Black holes are regions of spacetime where gravity is so intense that nothing, not even light, can escape. The boundary beyond which escape is impossible is known as the event horizon. Given their immense gravitational power, a natural question arises about what happens when two of these cosmic behemoths encounter one another. The reality involves a complex physical process where two distinct objects combine.
The Fundamental Answer: Black Hole Mergers
The question of whether a black hole can swallow another is answered with a definitive yes, though scientists prefer the term “merger” or “coalescence.” The true event is a mutual process where the two objects combine to form a single, more massive black hole. This process is distinctly different from accretion, which is when a black hole gradually pulls in and consumes surrounding matter like gas, dust, or a star.
In a merger, the two black holes eventually spiral toward each other until their event horizons touch and then coalesce, a highly energetic event that fundamentally reshapes the local spacetime. The resulting single black hole retains the combined mass, minus the energy radiated away during the collision. Even if one black hole is substantially larger than its companion, the process is still classified as a merger because both event horizons participate in the final unification.
The Inspiraling Dance: Conditions for Collision
A black hole merger begins long before the final collision, often starting with a binary black hole system—two black holes orbiting a common center of mass. These systems can be formed either from the collapse of a binary star system or through dynamic interactions in dense stellar environments like globular clusters. For the two black holes to ultimately collide, they must bleed off orbital energy and angular momentum, a process that shrinks the distance between them.
This orbital decay occurs primarily through the emission of gravitational waves, which are ripples in the fabric of spacetime predicted by Einstein’s theory of General Relativity. As the black holes orbit, they generate these waves, carrying energy away from the system and causing the orbit to shrink gradually. This slow, tightening spiral is known as the inspiral phase, and it can take billions of years when the black holes are far apart. As the distance decreases, the gravitational wave emission becomes dramatically stronger, causing the orbital decay to accelerate rapidly.
The Moment of Merger: Gravitational Wave Emission
The inspiral culminates in the moment of merger, a brief, violent event where the two separate event horizons finally touch and combine into a single, highly distorted horizon. This is the Universe’s most powerful known event, where mass is converted directly into energy in the form of gravitational waves. The energy released during this fraction of a second can briefly outshine the total light output of all the stars in the observable universe.

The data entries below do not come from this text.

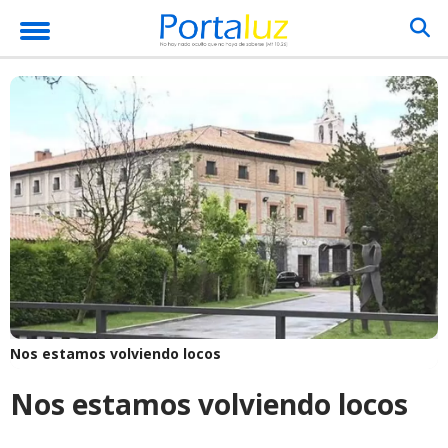
Nos estamos volviendo locos
Nos estamos volviendo locos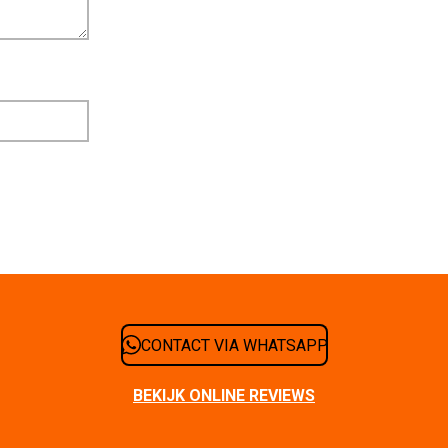
CONTACT VIA WHATSAPP
BEKIJK ONLINE REVIEWS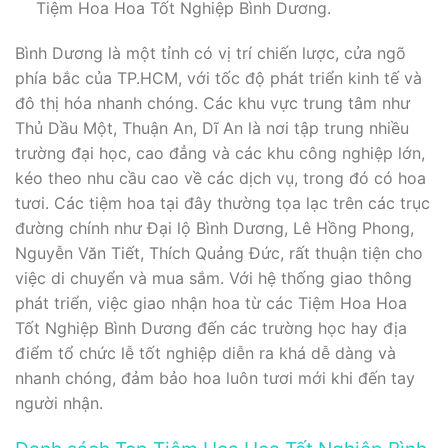
Tiệm Hoa Hoa Tốt Nghiệp Bình Dương.
Bình Dương là một tỉnh có vị trí chiến lược, cửa ngõ
phía bắc của TP.HCM, với tốc độ phát triển kinh tế và
đô thị hóa nhanh chóng. Các khu vực trung tâm như
Thủ Dầu Một, Thuận An, Dĩ An là nơi tập trung nhiều
trường đại học, cao đẳng và các khu công nghiệp lớn,
kéo theo nhu cầu cao về các dịch vụ, trong đó có hoa
tươi. Các tiệm hoa tại đây thường tọa lạc trên các trục
đường chính như Đại lộ Bình Dương, Lê Hồng Phong,
Nguyễn Văn Tiết, Thích Quảng Đức, rất thuận tiện cho
việc di chuyển và mua sắm. Với hệ thống giao thông
phát triển, việc giao nhận hoa từ các Tiệm Hoa Hoa
Tốt Nghiệp Bình Dương đến các trường học hay địa
điểm tổ chức lễ tốt nghiệp diễn ra khá dễ dàng và
nhanh chóng, đảm bảo hoa luôn tươi mới khi đến tay
người nhận.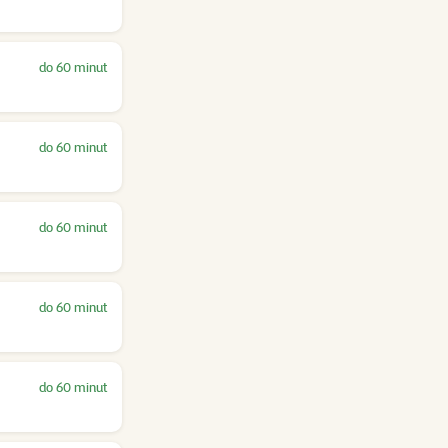
do 60 minut
do 60 minut
do 60 minut
do 60 minut
do 60 minut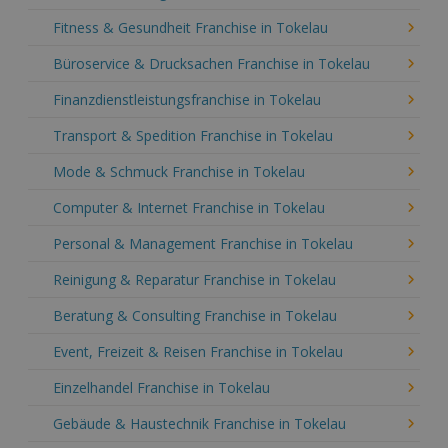
Fitness & Gesundheit Franchise in Tokelau
Büroservice & Drucksachen Franchise in Tokelau
Finanzdienstleistungsfranchise in Tokelau
Transport & Spedition Franchise in Tokelau
Mode & Schmuck Franchise in Tokelau
Computer & Internet Franchise in Tokelau
Personal & Management Franchise in Tokelau
Reinigung & Reparatur Franchise in Tokelau
Beratung & Consulting Franchise in Tokelau
Event, Freizeit & Reisen Franchise in Tokelau
Einzelhandel Franchise in Tokelau
Gebäude & Haustechnik Franchise in Tokelau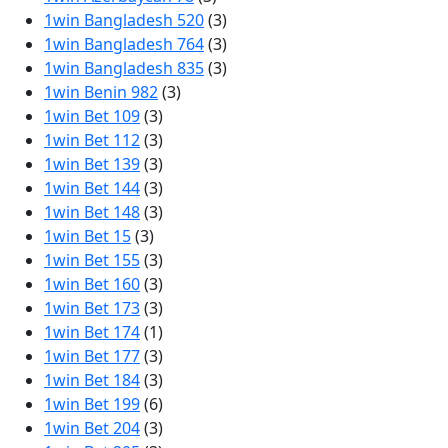
1win Bangladesh 520
(3)
1win Bangladesh 764
(3)
1win Bangladesh 835
(3)
1win Benin 982
(3)
1win Bet 109
(3)
1win Bet 112
(3)
1win Bet 139
(3)
1win Bet 144
(3)
1win Bet 148
(3)
1win Bet 15
(3)
1win Bet 155
(3)
1win Bet 160
(3)
1win Bet 173
(3)
1win Bet 174
(1)
1win Bet 177
(3)
1win Bet 184
(3)
1win Bet 199
(6)
1win Bet 204
(3)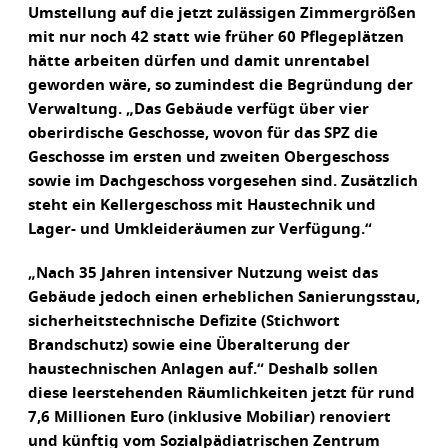
Umstellung auf die jetzt zulässigen Zimmergrößen
mit nur noch 42 statt wie früher 60 Pflegeplätzen
hätte arbeiten dürfen und damit unrentabel
geworden wäre, so zumindest die Begründung der
Verwaltung. „Das Gebäude verfügt über vier
oberirdische Geschosse, wovon für das SPZ die
Geschosse im ersten und zweiten Obergeschoss
sowie im Dachgeschoss vorgesehen sind. Zusätzlich
steht ein Kellergeschoss mit Haustechnik und
Lager- und Umkleideräumen zur Verfügung.“
„Nach 35 Jahren intensiver Nutzung weist das
Gebäude jedoch einen erheblichen Sanierungsstau,
sicherheitstechnische Defizite (Stichwort
Brandschutz) sowie eine Überalterung der
haustechnischen Anlagen auf.“ Deshalb sollen
diese leerstehenden Räumlichkeiten jetzt für rund
7,6 Millionen Euro (inklusive Mobiliar) renoviert
und künftig vom Sozialpädiatrischen Zentrum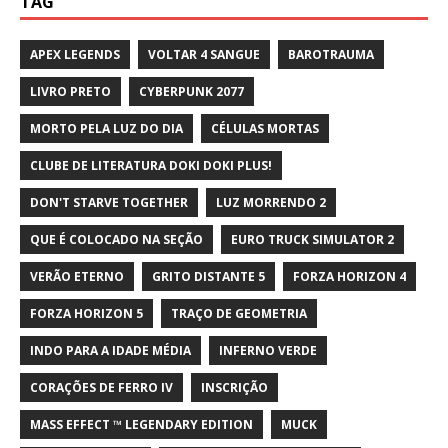
TAG
APEX LEGENDS
VOLTAR 4 SANGUE
BAROTRAUMA
LIVRO PRETO
CYBERPUNK 2077
MORTO PELA LUZ DO DIA
CÉLULAS MORTAS
CLUBE DE LITERATURA DOKI DOKI PLUS!
DON'T STARVE TOGETHER
LUZ MORRENDO 2
QUE É COLOCADO NA SEÇÃO
EURO TRUCK SIMULATOR 2
VERÃO ETERNO
GRITO DISTANTE 5
FORZA HORIZON 4
FORZA HORIZON 5
TRAÇO DE GEOMETRIA
INDO PARA A IDADE MÉDIA
INFERNO VERDE
CORAÇÕES DE FERRO IV
INSCRIÇÃO
MASS EFFECT ™ LEGENDARY EDITION
MUCK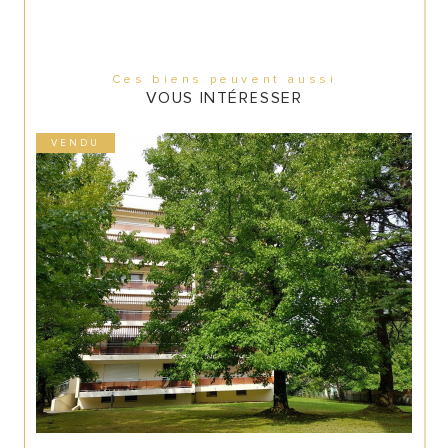
Ces biens peuvent aussi
VOUS INTÉRESSER
VENDU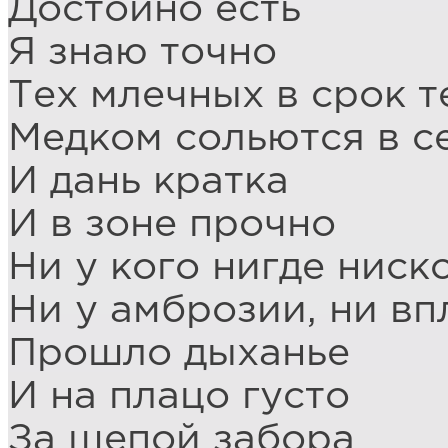
Достойно есть
Я знаю точно
Тех млечных в срок т
Медком сольются в с
И дань кратка
И в зоне прочно
Ни у кого нигде ниск
Ни у амброзии, ни вп
Прошло дыханье
И на плацо густо
За щепой забора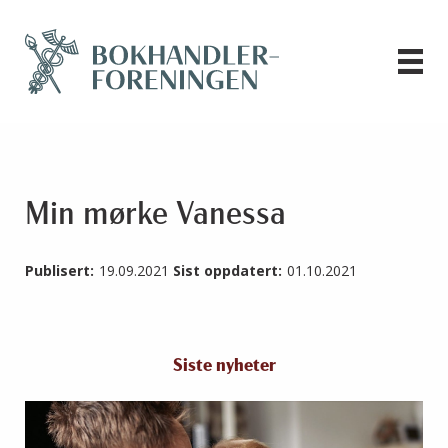
Min mørke Vanessa
Publisert:
19.09.2021
Sist oppdatert:
01.10.2021
Siste nyheter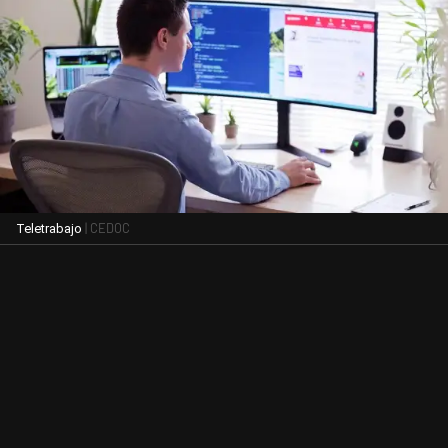
| CEDOC
Teletrabajo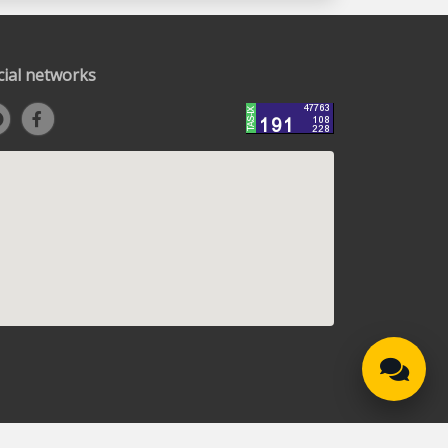
cial networks
ou discover any errors in the text, please mark them and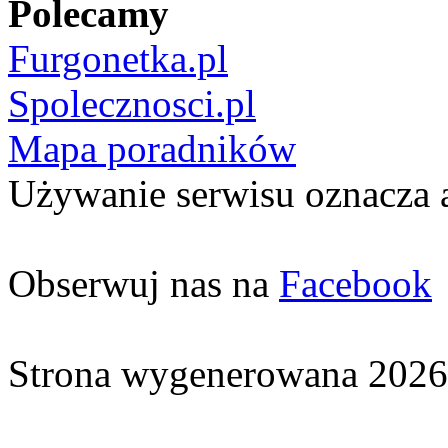
Polecamy
Furgonetka.pl
Spolecznosci.pl
Mapa poradników
Używanie serwisu oznacza 
Obserwuj nas na
Facebook
Strona wygenerowana 2026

The characteristic gravitational wave signal produced during the final moments is known as the “chirp” because of the way its frequency and amplitude increase over time. As the black holes spiral faster and closer, the frequency of the emitted waves increases, which translates into a rising pitch if the signal is converted into an audible sound wave. The peak of the chirp signifies the moment the two black holes become one, followed by a brief “ringdown” phase as the newly formed, irregular black hole settles into a stable spherical shape. The detection of this chirp signal by observatories like LIGO and Virgo provides the direct evidence that these mergers occur.
The Resulting Black Hole
The consequence of a black hole merger is a single, larger black hole, but its properties are not a simple addition of the two initial objects. The mass of the final black hole is slightly less than the arithmetic sum of the two merging black holes’ masses. This difference represents the enormous amount of energy radiated away as gravitational waves during the collision and subsequent ringdown, with the mass-energy loss often amounting to around five percent of the total mass.
The resulting black hole also inherits a significant spin, or angular momentum, from the orbital motion and the intrinsic spins of its predecessors. The final spin is dictated by the initial spin directions and the mass ratio of the two merging objects. For black holes of roughly equal mass, the merger typically produces a remnant with a spin parameter around 0.7, on a scale where 1 represents the maximum possible spin. The rapid rotation causes the final object to be a Kerr black hole, a rotating, stable configuration.